ECLI:NL:CRVB:2020:602
Centrale Raad van Beroep
- Hoger beroep
- Rechtspraak.nl
Verlaging van bijstand wegens tekortschietend verantwoordelijkheidsbesef bij verhuizing naar Nederland
In deze zaak heeft de Centrale Raad van Beroep op 3 maart 2020 uitspraak gedaan in het hoger beroep van appellante tegen de beslissing van het college van burgemeester en wethouders van Rotterdam. Appellante, die voorheen woonachtig was op Curaçao, heeft zich op 21 februari 2017 uitgeschreven uit het bevolkingsregister en is op 24 februari 2017 naar Nederland verhuisd. Op 14 maart 2017 heeft zij haar baan op Curaçao opgezegd. Het college heeft op 9 juni 2017 bijstand aan appellante toegekend, maar heeft op 11 september 2017 besloten om de bijstand met 30% te verlagen voor de duur van een maand. Dit besluit werd gehandhaafd bij een later besluit op 19 januari 2018.
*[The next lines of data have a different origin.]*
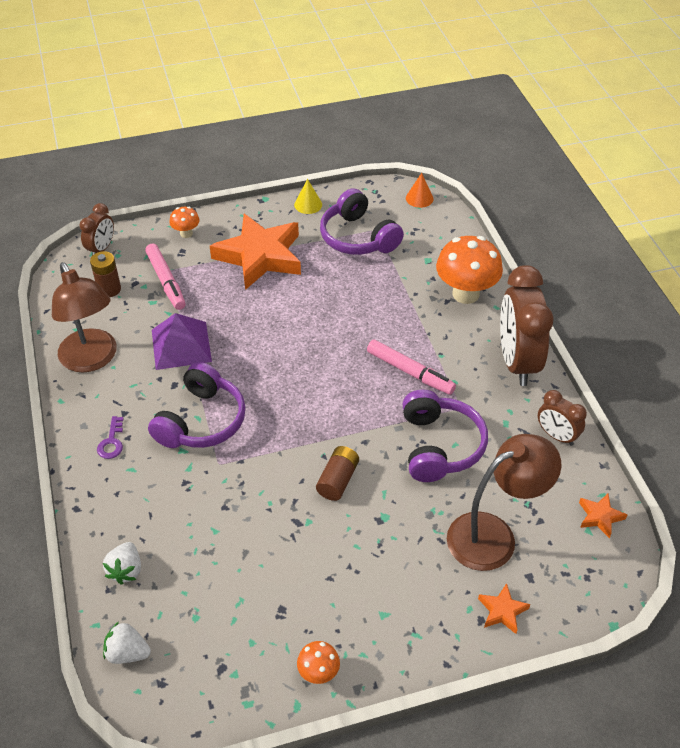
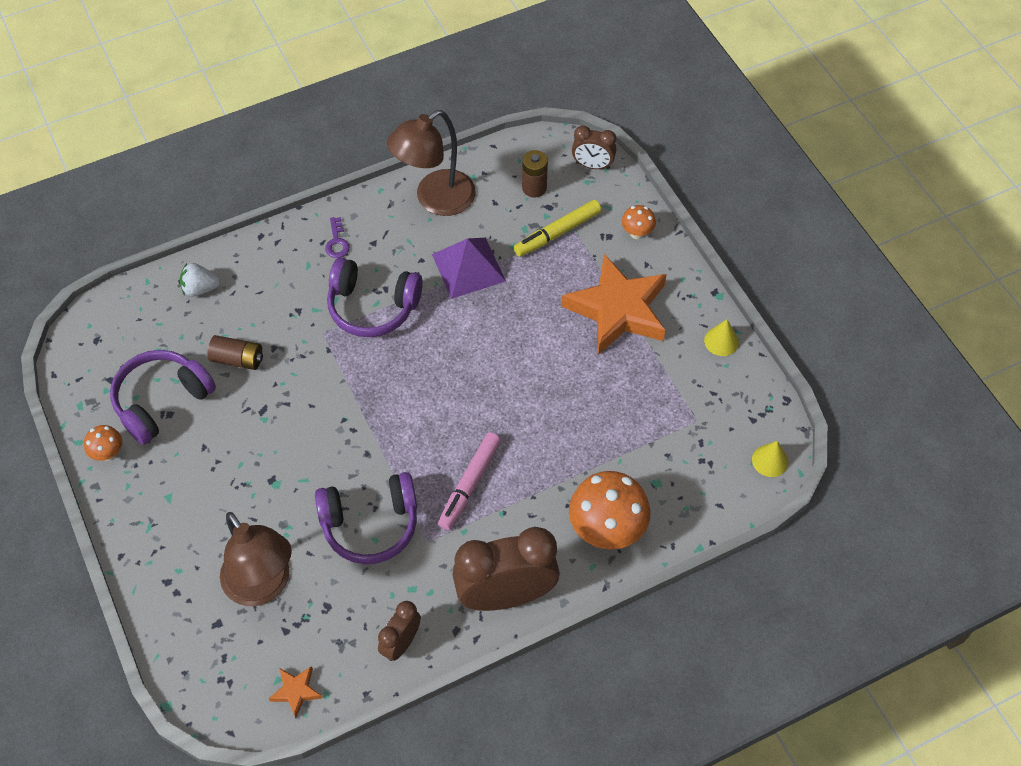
camera: 80 degrees right, 10 degrees up
(111, 442) = (337, 242): purple key -> purple key turned 90 degrees counterclockwise
(127, 653) = (122, 310): white strawberry -> none
(166, 281) = (557, 233): pink marker -> yellow marker
(338, 480) = (315, 436): brown battery -> brown battery (237, 359)
(358, 237) = (676, 402): purple headphones -> purple headphones (162, 401)
(419, 198) = (770, 460): orange cone -> yellow cone
(502, 611) = (177, 600): orange star -> none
De verlaging van de bijstand was gebaseerd op het feit dat appellante blijk had gegeven van een tekortschietend besef van verantwoordelijkheid voor haar voorziening in het bestaan. Appellante heeft aangevoerd dat zij geen verwijtbaar handelen heeft gepleegd, omdat zij in een overmachtssituatie verkeerde door een onterechte detentie bij aankomst in Nederland. De Raad oordeelde echter dat appellante, door zich uit te schrijven uit het bevolkingsregister op Curaçao en haar intentie om zich in Nederland te vestigen, niet had aangetoond dat zij zich voldoende had verzekerd van een inkomen. De Raad concludeerde dat er geen dringende redenen waren om de maatregel te heroverwegen en dat het hoger beroep van appellante niet slaagde.
De uitspraak bevestigt de eerdere beslissing van de rechtbank Rotterdam en er werd geen veroordeling in de proceskosten uitgesproken. De beslissing is openbaar uitgesproken en is vastgelegd in een proces-verbaal.